Entre compañeros de oficina o padres que mecen a sus hijos sobre los columpios, el fútbol y la comunidad de vecinos constituyen temas de conversación tan forzosos como tranquilizadores; mencionar que uno lee, ponderar la última novela que guarda en la mesilla de noche o, peor, retirarse a una esquina para abrir ese objeto obsceno desatendiendo la importancia del córner o el peinado de la divorciada del quinto caen dentro del fango lamentable de la mala educación. Por eso los personajes de Bradbury tenían que reaparecer. Y no me refiero a los bomberos incendiarios, sino a otros más amables y meritorios: a esas sombras que recorrían los páramos de la novela repitiendo en la memoria los párrafos de sus obras favoritas. En cierto recodo de la trama, el protagonista, Montag, se topa con los hombres libro: individuos que conservan en sus cerebros congestionados volúmenes enteros y que los ofrecen a quienes tengan a bien oírlos para preservarlos del invierno del olvido.

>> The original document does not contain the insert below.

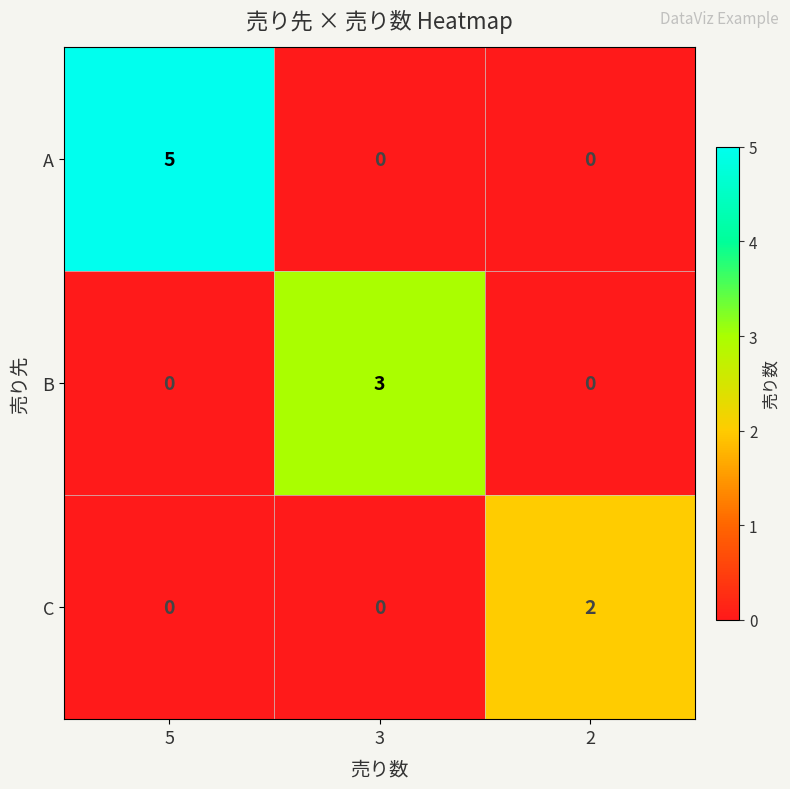

What is the total value across all series at 3?

3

En algo se asemejará nuestro presente al futuro que temía el autor norteamericano cuando los hombres libro ya se encuentran entre nosotros y son recibidos con los brazos abiertos. Es posible que tú o yo, o el compañero de oficina o el vecino con que balanceamos al niño en el columpio nos crucemos con ellos, en cualquier esquina de una de nuestras capitales. De momento, yo sólo los he visto en los noticiarios: gentes anónimas, sin un relieve especial, de las que uno esperaría encontrarse en la pescadería o la cola de la ventanilla de turno, quizá amas de casa o profesores jubilados, que de repente, como el poeta ciego, se convierten en envases de la musa y ponen su voz perecedera al servicio de una historia que viene repitiéndose desde mucho antes de que nacieran. Igual que músicos de la legua o esos mimos que exigen monedas por estarse quietos, tratan de despertar la atención de los transeúntes por un leve instante y de salpicarles con líneas, metáforas, pensamientos que se mueren en el interior de las librerías. Se trata de una reciente iniciativa de nuestra Consejería de Cultura, que así pretende sacar la literatura a la calle y salvarla del gueto polvoriento en que vive recluida, y que ha recibido una acogida entusiasta de parte de muchos amantes de la voz alta.

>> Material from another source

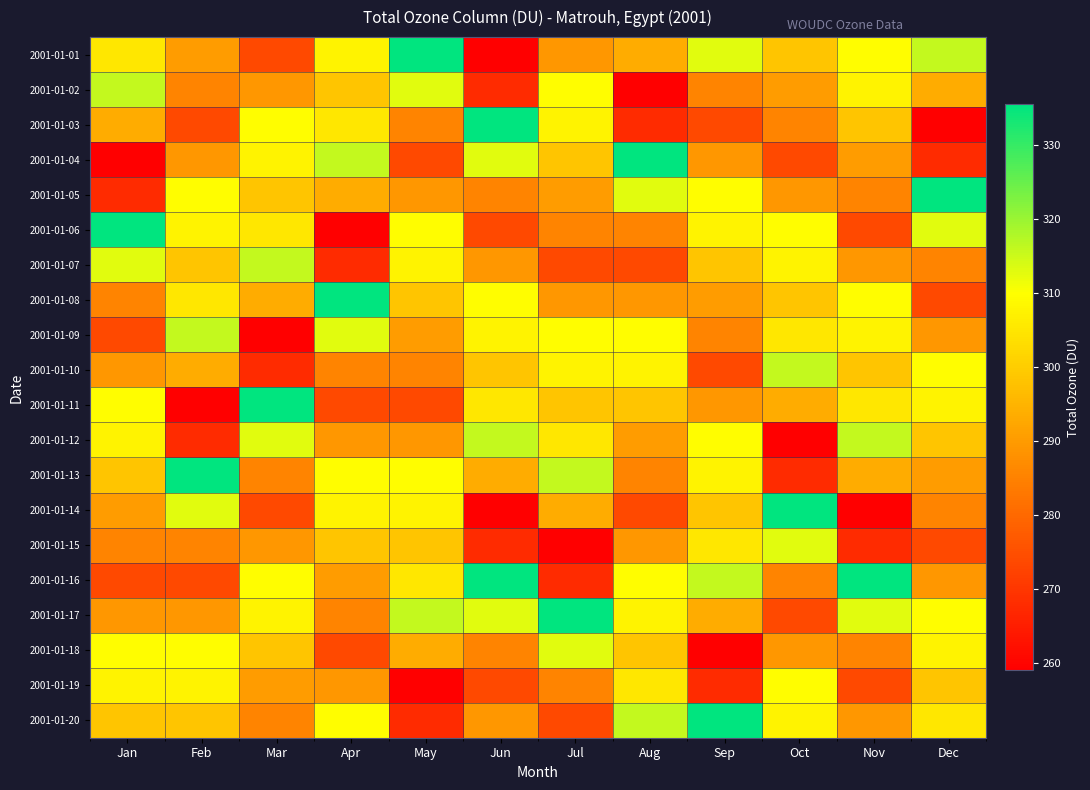

At which category is the sum across all series the highest?

Jan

El libro, nos señalan Platón y Borges, fue ideado para remediar la desmemoria de los hombres, para conservar en un recipiente adecuado todo el acervo de lo que podía desaparecer con la muerte de quien alumbró una idea brillante o tropezó con un verso que no debía apagarse. En nuestros tiempos se lucha angustiosamente contra el mal de Alzheimer, se defiende la necesidad de la Memoria Histórica y las computadoras acumulan circuitos que les permiten almacenar universidades enteras, a la vez que los libros y su aviso se desvanecen en el aire. Quizá nos acerquemos a la era en que, definitivamente, el saber no ocupe lugar.